Sematophyllaceae
Taxithelium planum (Bridel) Mitten
Kingdom: Plantae Rank: Species Parent: Taxithelium Status: Valid
Morphological Description
Diagnosis: Plants slender to medium-sized, yellow-green, thin, often extensive, flat mats. Stems long-creeping, to ca. 15 cm long, but usually < 10 cm, subpinnately branched, the branches prostrate to slightly ascending, complanate- to terete-foliate. Stem and branch leaves ± similar, erect-spreading, crowded, complanate to terete, narrowly to broadly ovate, 0.6-1.2 mm long, obtuse or acute to short-acuminate, concave; margins serrulate nearly to base, sometimes doubly so, plane; costa short and double or absent; cells linear, seriately pluripapillose with 5-9 papillae over each lumen at back, the papillae small and blunt, sometimes variously branched, becoming shorter and smooth in the apex, becoming shorter, smooth, thick-walled, and porose toward the insertion; alar cells 2-4 large, inflated, occasionally colored, with small marginal group of quadrate, thin-walled cells above them. Setae elongate, reddish, 0.8-2 cm long, usually curved at base of urn; capsules inclined, asymmetric, ovoid to short-cylindric, ca. 1 mm long.

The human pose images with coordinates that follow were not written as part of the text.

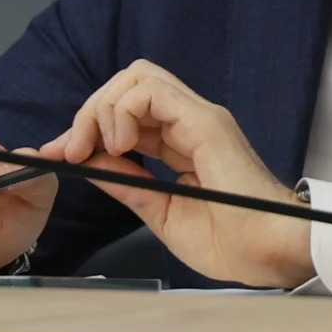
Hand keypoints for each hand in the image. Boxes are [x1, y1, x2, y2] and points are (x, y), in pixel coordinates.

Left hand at [39, 60, 311, 287]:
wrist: (269, 254)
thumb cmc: (230, 241)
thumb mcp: (160, 210)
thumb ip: (127, 183)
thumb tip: (88, 164)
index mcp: (181, 141)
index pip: (127, 110)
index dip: (88, 125)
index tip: (61, 153)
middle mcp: (189, 121)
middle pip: (128, 82)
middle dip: (90, 110)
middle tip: (73, 149)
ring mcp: (199, 117)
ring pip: (138, 77)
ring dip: (105, 107)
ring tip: (101, 148)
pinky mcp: (205, 122)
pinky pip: (152, 91)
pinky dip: (124, 110)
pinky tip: (120, 145)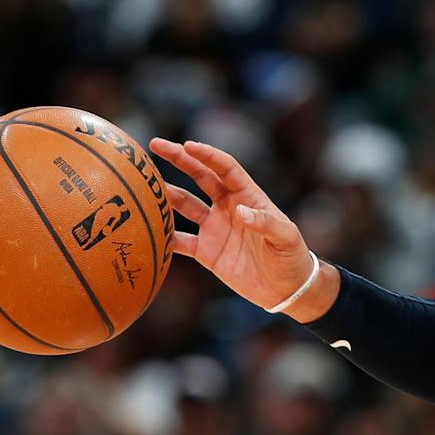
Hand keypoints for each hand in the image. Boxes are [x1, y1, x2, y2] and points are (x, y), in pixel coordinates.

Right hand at [150, 137, 334, 319]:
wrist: (287, 290)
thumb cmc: (292, 258)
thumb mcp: (286, 238)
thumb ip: (266, 223)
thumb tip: (240, 212)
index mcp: (248, 197)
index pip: (225, 169)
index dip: (207, 155)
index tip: (188, 145)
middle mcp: (228, 207)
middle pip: (199, 176)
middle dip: (178, 159)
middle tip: (156, 144)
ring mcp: (215, 228)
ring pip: (184, 205)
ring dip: (166, 195)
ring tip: (143, 185)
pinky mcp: (206, 251)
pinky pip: (180, 241)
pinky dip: (163, 236)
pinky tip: (146, 228)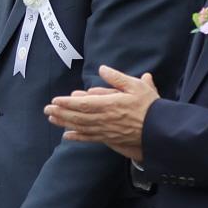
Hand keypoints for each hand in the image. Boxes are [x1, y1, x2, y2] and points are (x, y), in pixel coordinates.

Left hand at [42, 66, 158, 162]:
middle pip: (78, 116)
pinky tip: (67, 136)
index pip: (83, 104)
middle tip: (47, 109)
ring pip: (81, 127)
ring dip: (64, 123)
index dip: (68, 103)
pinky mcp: (109, 138)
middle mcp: (105, 118)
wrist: (160, 129)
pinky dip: (77, 137)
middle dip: (61, 112)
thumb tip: (102, 69)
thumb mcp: (136, 86)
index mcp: (110, 104)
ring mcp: (106, 130)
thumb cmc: (149, 106)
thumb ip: (117, 78)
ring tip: (52, 118)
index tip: (56, 100)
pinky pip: (90, 138)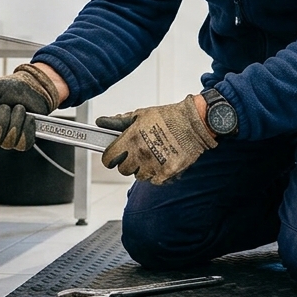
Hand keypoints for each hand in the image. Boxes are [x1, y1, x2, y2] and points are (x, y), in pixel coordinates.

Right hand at [0, 64, 58, 150]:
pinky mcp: (24, 141)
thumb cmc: (9, 88)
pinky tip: (28, 117)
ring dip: (16, 120)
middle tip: (5, 106)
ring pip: (8, 142)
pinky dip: (27, 126)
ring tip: (18, 108)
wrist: (32, 86)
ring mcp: (8, 139)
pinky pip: (24, 143)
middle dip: (1, 120)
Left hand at [98, 96, 216, 184]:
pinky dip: (157, 175)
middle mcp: (141, 153)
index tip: (114, 157)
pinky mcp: (167, 173)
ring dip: (143, 169)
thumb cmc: (169, 117)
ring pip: (139, 177)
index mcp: (132, 138)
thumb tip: (102, 122)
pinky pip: (155, 181)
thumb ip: (120, 122)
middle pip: (123, 170)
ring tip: (153, 157)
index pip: (109, 158)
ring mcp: (154, 164)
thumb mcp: (141, 115)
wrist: (194, 123)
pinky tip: (162, 163)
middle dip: (128, 163)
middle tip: (137, 154)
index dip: (110, 158)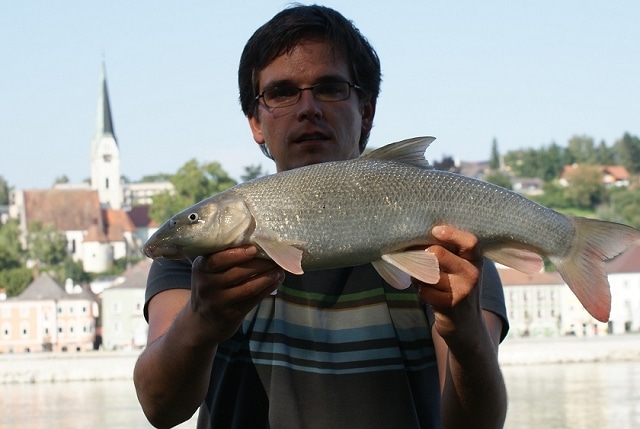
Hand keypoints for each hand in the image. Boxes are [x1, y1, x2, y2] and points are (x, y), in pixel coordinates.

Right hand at [190, 245, 284, 341]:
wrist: (203, 321)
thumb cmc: (211, 286)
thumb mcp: (209, 270)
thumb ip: (224, 256)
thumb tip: (256, 241)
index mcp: (201, 268)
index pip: (218, 259)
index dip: (237, 254)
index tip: (254, 248)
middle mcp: (207, 285)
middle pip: (237, 272)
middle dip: (260, 264)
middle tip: (275, 257)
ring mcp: (218, 301)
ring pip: (248, 287)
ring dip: (267, 277)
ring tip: (279, 269)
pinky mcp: (231, 314)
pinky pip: (253, 300)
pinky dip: (267, 289)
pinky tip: (276, 281)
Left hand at [414, 225, 482, 339]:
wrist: (468, 326)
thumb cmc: (458, 290)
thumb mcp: (462, 270)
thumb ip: (450, 254)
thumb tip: (418, 239)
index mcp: (475, 261)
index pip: (470, 242)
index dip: (452, 234)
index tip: (435, 230)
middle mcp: (472, 274)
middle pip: (438, 254)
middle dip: (422, 255)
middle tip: (415, 257)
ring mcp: (462, 291)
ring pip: (427, 273)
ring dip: (418, 275)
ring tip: (422, 278)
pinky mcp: (450, 307)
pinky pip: (424, 290)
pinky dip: (420, 289)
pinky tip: (425, 292)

Spores almost smooth or finely papillose, 10-15 µm diameter.
Other
Distribution: U.S (Florida); Mexico; Central America; Caribbean, South America; tropical Africa; India; southeastern Asia; northern Australia
Ecology: Growing on almost all substrates, but most common on soil, rotten wood and tree
Typification
Basionym: Hypnum planum Brid.
Basionym Citation: Muscologia Recentiorum Supplementum 2: 97. 1812.
Other Published Figures: W. R. Buck. 1998. Pleurocarpous mosses of the West Indies. Plate 142 (12-17).